## DATASET EXTRACT
○ ○ ○ ○ ○ ○ ○

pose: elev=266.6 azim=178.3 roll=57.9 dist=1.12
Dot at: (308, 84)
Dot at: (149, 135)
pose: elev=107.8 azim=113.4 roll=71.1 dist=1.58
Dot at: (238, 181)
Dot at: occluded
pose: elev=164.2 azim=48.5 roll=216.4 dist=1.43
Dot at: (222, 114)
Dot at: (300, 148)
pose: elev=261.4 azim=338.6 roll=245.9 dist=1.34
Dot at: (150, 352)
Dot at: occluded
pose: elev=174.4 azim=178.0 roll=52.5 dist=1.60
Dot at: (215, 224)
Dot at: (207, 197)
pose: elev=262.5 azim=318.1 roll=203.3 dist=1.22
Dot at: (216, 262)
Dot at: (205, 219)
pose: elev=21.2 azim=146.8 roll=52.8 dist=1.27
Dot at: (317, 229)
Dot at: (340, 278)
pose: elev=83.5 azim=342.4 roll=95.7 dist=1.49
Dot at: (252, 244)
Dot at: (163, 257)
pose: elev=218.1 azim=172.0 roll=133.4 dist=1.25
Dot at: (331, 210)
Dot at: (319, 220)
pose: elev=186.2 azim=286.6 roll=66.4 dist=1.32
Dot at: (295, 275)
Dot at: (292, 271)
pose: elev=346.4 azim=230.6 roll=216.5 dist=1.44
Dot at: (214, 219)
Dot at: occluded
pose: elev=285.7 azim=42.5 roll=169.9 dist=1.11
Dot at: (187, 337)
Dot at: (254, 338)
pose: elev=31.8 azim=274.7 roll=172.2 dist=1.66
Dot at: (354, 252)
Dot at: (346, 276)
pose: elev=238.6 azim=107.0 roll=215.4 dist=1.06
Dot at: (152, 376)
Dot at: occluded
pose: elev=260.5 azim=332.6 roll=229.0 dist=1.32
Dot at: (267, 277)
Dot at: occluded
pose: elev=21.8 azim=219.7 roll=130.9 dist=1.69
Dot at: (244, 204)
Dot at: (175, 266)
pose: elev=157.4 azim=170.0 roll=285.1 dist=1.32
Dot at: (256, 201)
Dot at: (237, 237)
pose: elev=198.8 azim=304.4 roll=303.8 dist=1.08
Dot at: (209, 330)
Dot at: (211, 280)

○ ○ ○ ○ ○ ○ ○

## DIRECTION
Please reproduce all of the material above word for word, every line in its original order.

## OUTPUT BELOW
pose: elev=266.6 azim=178.3 roll=57.9 dist=1.12
Dot at: (308, 84)
Dot at: (149, 135)
pose: elev=107.8 azim=113.4 roll=71.1 dist=1.58
Dot at: (238, 181)
Dot at: occluded
pose: elev=164.2 azim=48.5 roll=216.4 dist=1.43
Dot at: (222, 114)
Dot at: (300, 148)
pose: elev=261.4 azim=338.6 roll=245.9 dist=1.34
Dot at: (150, 352)
Dot at: occluded
pose: elev=174.4 azim=178.0 roll=52.5 dist=1.60
Dot at: (215, 224)
Dot at: (207, 197)
pose: elev=262.5 azim=318.1 roll=203.3 dist=1.22
Dot at: (216, 262)
Dot at: (205, 219)
pose: elev=21.2 azim=146.8 roll=52.8 dist=1.27
Dot at: (317, 229)
Dot at: (340, 278)
pose: elev=83.5 azim=342.4 roll=95.7 dist=1.49
Dot at: (252, 244)
Dot at: (163, 257)
pose: elev=218.1 azim=172.0 roll=133.4 dist=1.25
Dot at: (331, 210)
Dot at: (319, 220)
pose: elev=186.2 azim=286.6 roll=66.4 dist=1.32
Dot at: (295, 275)
Dot at: (292, 271)
pose: elev=346.4 azim=230.6 roll=216.5 dist=1.44
Dot at: (214, 219)
Dot at: occluded
pose: elev=285.7 azim=42.5 roll=169.9 dist=1.11
Dot at: (187, 337)
Dot at: (254, 338)
pose: elev=31.8 azim=274.7 roll=172.2 dist=1.66
Dot at: (354, 252)
Dot at: (346, 276)
pose: elev=238.6 azim=107.0 roll=215.4 dist=1.06
Dot at: (152, 376)
Dot at: occluded
pose: elev=260.5 azim=332.6 roll=229.0 dist=1.32
Dot at: (267, 277)
Dot at: occluded
pose: elev=21.8 azim=219.7 roll=130.9 dist=1.69
Dot at: (244, 204)
Dot at: (175, 266)
pose: elev=157.4 azim=170.0 roll=285.1 dist=1.32
Dot at: (256, 201)
Dot at: (237, 237)
pose: elev=198.8 azim=304.4 roll=303.8 dist=1.08
Dot at: (209, 330)
Dot at: (211, 280)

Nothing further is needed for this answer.